> **Exercise passage**
This sounds so refreshing and atypical of the standard take home test that I
would love to give this a go.

My email is my handle at gmail.com

No obligation. You don't even have to have a current opening. I want to
honestly give this a go only to experience what this feels like. That would be
value enough for me.

------
fjfaase
I guess this has to do a lot with hiring culture. Here in the Netherlands,
these kind of tests are rare. You get two or three interviews, which are more
about your programming experience and your personal strengths and weaknesses.
It is as much about whether you fit the company and its culture. Sometimes you
are given a tour through the company or are given the opportunity to talk to
some of your potential new colleagues, and usually includes meeting your first
responsible manager. If everything goes well, you get a job offer and a one or
two month trial period, during which both parties can terminate the contract
on any moment. In my life, I only once had to do some coding before a white
board. I felt like not doing very well, but they thought it was great. The
idea that you can select the best person for a job position by testing is not
really based science, because there are so many factors involved that you
cannot assess with some tests either performed on spot or at home.

> **Keypoint correspondence data**
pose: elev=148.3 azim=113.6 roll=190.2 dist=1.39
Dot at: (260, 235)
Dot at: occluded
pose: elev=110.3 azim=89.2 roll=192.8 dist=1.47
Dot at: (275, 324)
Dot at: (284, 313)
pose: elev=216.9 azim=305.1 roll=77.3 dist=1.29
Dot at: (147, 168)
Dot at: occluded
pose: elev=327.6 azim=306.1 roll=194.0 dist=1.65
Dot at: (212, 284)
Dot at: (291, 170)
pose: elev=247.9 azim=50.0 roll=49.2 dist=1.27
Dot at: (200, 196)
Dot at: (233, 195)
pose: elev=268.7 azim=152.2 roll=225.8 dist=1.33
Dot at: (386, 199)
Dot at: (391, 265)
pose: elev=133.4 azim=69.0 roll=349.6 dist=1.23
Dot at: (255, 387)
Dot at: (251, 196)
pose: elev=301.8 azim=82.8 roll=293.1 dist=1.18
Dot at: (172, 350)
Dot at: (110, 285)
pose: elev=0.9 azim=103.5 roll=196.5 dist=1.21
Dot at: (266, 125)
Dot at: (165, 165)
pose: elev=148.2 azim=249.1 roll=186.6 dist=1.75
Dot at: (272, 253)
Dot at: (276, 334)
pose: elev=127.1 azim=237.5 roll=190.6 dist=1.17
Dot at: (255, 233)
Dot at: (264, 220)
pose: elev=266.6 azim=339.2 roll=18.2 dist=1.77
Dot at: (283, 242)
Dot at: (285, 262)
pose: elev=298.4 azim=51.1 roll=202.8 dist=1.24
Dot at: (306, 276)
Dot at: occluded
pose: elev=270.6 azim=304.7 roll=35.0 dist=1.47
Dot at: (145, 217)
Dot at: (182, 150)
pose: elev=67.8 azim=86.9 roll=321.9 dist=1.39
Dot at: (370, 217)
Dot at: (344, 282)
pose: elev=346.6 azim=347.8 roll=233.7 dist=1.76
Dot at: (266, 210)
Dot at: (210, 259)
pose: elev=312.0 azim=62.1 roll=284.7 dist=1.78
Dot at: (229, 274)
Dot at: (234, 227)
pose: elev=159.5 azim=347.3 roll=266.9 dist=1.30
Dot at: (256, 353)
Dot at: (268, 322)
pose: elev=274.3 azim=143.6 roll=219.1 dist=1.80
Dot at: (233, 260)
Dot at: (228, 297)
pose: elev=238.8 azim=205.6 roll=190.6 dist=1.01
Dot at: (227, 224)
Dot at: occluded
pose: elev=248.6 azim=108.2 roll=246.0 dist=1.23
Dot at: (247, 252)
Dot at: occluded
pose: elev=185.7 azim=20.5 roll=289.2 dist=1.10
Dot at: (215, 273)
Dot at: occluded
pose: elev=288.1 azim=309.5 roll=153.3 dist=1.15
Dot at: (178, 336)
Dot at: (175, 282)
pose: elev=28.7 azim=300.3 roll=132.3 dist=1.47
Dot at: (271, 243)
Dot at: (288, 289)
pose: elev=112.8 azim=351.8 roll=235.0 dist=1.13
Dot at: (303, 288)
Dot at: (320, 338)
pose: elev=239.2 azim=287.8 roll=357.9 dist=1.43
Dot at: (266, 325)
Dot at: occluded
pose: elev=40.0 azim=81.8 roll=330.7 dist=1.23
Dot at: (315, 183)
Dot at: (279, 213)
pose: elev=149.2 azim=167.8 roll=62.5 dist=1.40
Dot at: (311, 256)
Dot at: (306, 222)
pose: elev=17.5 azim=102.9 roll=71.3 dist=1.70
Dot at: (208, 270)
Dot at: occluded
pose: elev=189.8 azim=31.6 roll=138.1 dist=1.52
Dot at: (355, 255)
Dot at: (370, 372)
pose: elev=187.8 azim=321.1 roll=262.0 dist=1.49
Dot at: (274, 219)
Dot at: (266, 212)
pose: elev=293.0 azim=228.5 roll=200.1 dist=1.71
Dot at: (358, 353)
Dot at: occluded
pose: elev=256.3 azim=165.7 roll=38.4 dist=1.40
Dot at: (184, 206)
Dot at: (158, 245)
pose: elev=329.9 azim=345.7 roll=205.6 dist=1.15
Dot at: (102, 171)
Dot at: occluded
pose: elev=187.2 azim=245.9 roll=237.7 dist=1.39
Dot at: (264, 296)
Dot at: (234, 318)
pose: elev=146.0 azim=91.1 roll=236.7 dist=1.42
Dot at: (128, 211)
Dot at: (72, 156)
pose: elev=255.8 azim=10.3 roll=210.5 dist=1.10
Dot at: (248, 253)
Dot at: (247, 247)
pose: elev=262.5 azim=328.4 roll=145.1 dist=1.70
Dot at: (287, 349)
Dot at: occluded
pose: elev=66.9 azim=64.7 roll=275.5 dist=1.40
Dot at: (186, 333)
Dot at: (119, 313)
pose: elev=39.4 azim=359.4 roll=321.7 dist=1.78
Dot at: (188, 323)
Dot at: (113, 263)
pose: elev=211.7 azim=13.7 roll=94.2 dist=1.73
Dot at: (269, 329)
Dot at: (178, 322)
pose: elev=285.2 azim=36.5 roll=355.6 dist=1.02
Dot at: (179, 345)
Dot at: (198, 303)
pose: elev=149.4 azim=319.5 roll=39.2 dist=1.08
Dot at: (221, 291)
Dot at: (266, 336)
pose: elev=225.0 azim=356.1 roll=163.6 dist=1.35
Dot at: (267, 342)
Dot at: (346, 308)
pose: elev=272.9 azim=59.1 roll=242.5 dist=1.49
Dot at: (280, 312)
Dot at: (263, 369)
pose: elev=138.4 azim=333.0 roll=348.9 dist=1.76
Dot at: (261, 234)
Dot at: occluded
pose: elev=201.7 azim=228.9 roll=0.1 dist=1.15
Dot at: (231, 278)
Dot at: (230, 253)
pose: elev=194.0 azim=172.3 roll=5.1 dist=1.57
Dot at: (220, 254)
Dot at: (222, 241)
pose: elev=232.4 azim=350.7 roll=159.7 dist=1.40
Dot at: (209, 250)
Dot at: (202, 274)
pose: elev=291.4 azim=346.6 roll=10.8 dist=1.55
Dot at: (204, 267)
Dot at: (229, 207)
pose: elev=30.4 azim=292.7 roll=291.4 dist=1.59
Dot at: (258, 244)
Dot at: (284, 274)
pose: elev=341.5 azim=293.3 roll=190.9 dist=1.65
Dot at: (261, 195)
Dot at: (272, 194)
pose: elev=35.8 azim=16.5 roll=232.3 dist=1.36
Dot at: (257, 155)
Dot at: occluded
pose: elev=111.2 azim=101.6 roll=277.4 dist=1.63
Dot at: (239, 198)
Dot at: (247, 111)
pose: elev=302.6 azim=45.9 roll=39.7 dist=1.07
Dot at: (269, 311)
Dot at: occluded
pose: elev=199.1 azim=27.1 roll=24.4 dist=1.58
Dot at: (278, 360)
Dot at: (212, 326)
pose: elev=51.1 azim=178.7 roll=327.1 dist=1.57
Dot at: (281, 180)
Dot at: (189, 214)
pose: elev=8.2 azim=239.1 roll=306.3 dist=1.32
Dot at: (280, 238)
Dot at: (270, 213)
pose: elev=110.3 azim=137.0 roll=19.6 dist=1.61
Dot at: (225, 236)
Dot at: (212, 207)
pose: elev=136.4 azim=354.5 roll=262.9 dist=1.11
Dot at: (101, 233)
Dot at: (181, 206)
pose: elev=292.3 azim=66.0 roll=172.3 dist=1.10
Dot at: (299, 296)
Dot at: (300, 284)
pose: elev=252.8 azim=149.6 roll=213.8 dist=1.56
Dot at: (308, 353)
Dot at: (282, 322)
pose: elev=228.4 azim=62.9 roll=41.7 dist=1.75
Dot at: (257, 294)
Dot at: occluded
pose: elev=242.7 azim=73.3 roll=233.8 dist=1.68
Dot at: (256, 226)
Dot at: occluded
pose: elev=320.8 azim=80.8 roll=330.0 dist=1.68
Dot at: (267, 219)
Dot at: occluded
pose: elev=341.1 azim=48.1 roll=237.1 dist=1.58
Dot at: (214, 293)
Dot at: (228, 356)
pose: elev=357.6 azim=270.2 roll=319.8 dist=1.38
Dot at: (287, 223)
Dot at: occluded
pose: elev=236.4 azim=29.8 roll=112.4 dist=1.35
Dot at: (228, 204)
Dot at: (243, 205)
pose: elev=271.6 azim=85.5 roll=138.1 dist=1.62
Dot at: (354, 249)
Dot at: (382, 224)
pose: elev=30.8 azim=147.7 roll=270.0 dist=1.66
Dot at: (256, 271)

> **What you will do**
Duplicate the forum thread on hiring tests word for word, from "This sounds so" to "strengths and weaknesses.". You can ignore the rows.

> **Answer for this exercise**
This sounds so refreshing and atypical of the standard take home test that I
would love to give this a go.

My email is my handle at gmail.com

No obligation. You don't even have to have a current opening. I want to
honestly give this a go only to experience what this feels like. That would be
value enough for me.

------
fjfaase
I guess this has to do a lot with hiring culture. Here in the Netherlands,
these kind of tests are rare. You get two or three interviews, which are more
about your programming experience and your personal strengths and weaknesses.